Tuesday, February 13, 2007

'Member When I Singed My Pubes? - PNS151 - 02.13.07

13 Comments:

Anonymous Anonymous said...

OH MY FUCKING GOD


WHEN PAT WAS LOSING CONTROL WHEN BECKY WAS TALKING ABOUT HER SINGED PUBES!!


IS HE ON WEED?!?!

9:55 PM  
Anonymous Anonymous said...

Hmm. I don't know what that message (supposedly) from me was about. I've never been to Quedoba. Mysterious!

10:41 PM  
Anonymous Anonymous said...

Good thing I listened to this before I used that lady douche on my man butt.

You're all fat, but I still love jewz.

11:32 PM  
Anonymous Anonymous said...

Good show, you guys have been on a bit of a roll lately.

Not bad.

8:26 AM  
Anonymous Anonymous said...

That was so awesome when Patrick lost it during the Straight Talk trainwreck. :)

1:35 PM  
Anonymous Anonymous said...

I love the conversation about Duane Reed. My sister and I have a joke about Duane Reed being an Indian (dot, not feathers) who came over to the US and had a really fucked up hard to pronounced name but always wanted to own a store - so he picked two of the blandest names he could think of then opened a drug store.

But it's very fun to say Duane Reed in a thick indian accent.

There is more to our joke, but it's escaping me at the moment. It's amazing how much creative shit you can come up with whilest walking the long streets of NYC in the freezing cold.

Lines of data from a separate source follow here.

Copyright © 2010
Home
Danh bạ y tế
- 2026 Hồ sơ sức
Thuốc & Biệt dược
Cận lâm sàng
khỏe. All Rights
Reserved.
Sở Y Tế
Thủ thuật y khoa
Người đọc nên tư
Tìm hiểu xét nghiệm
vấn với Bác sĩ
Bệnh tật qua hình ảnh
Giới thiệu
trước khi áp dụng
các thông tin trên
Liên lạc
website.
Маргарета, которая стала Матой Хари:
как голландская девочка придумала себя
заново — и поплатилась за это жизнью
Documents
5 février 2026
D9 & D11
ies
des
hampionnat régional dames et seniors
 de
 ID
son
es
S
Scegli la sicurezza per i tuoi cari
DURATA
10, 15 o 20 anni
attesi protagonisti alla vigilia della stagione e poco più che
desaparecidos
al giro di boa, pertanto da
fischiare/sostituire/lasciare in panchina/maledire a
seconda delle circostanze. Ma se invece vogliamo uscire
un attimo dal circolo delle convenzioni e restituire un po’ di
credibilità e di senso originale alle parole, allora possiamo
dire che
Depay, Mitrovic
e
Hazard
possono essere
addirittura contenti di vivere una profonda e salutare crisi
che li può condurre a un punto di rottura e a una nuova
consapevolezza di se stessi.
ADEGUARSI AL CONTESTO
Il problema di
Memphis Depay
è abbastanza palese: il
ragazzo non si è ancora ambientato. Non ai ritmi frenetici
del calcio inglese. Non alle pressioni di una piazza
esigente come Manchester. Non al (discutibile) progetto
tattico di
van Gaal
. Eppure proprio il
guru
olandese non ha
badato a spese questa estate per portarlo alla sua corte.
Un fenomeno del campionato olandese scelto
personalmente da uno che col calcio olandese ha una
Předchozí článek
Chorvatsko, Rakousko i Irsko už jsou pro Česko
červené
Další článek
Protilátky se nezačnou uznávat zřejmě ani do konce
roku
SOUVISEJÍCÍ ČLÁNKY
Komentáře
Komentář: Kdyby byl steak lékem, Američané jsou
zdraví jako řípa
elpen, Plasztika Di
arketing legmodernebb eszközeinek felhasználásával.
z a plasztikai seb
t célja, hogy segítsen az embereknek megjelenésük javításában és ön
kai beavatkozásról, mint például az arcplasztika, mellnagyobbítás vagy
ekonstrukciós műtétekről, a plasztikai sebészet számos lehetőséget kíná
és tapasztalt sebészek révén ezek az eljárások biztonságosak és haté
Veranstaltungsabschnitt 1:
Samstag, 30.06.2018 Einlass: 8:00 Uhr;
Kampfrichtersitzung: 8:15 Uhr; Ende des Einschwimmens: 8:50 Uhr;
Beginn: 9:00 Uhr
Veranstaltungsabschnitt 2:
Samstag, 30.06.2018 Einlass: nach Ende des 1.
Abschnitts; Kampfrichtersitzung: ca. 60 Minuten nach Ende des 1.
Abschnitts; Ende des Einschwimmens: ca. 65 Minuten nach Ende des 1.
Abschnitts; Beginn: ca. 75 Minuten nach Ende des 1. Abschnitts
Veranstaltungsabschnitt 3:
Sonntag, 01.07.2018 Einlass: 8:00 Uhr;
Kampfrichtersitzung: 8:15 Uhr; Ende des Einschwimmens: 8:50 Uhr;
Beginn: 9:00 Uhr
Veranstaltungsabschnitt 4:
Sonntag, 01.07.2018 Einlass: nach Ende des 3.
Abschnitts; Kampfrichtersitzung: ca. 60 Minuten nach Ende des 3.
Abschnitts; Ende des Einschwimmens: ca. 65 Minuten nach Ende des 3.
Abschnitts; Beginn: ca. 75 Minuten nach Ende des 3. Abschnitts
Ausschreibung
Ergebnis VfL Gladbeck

Great show - loved it when you all corpsed with laughter during straight talk.

xo,
D.

P.S. I am always proud (and actually amazed) when I excrete an "almighty log", as we call them.

1:44 PM  
Anonymous Anonymous said...

Embarrassing pooh story...i wanted to call this one in, but I was to shysies. It's basically the same thing Scott talked about on the show. When I was little, I would poop outside (under a pine tree). I guess Scott and I are both odd that way. Anyways, this girl I used to play with told my mom what I did and my mom made me go up to the neighbor’s backyard and pick it up. They were out there having a BBQ.....and they wanted to know why I was in there backyard picking up poop. So awful....

4:03 PM  
Anonymous Anonymous said...

OMG that shit was funny, even when you guys started laughing during the skit. It made me laugh so hard.

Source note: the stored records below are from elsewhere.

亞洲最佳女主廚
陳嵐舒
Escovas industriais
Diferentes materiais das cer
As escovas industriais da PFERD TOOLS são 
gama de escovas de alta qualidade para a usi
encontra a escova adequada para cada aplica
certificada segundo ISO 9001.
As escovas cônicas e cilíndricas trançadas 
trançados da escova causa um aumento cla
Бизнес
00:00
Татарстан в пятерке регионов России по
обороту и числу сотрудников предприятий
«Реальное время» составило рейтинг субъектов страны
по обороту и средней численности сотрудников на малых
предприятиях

By the way it was her croissant button. Not croûtons!

I am unsubscribing!

Ricky B

5:44 PM  
Blogger TrickyToro said...

A word of caution for your junior douchees. There is a huge difference between a high colonic and a lower tract douche. Nothing worse than thinking your all clean and feeling a rumbling half hour later and a gush. Could make for some unpleasant surprises. I think the slang term is the plunger effect.

6:29 PM  
Anonymous Anonymous said...

it wuz so funny when u all got the choking gigggglez.

here's a poop story, but i am too nervziez to call in, plus i am female & not a gayz male:

this one tiiime my sister forced me to crap in a plastic teacup and then she fed it to this big stuff't Big Bird in our basement. it was apple butterz times 10. the end.

12:15 AM  
Blogger Jessica said...

My friend used to poop in woods behind her house all the time.

1:48 AM  
Blogger trav_muroki said...

Love the Anna Nicole shtick. Who says it's to soon? I say it's not.

I love the Retro Intro Song! Brings back good memories... like when you guys used to be funny -just kidding :)

5:02 AM  
Anonymous Anonymous said...

what was that song at the end (~48:00)?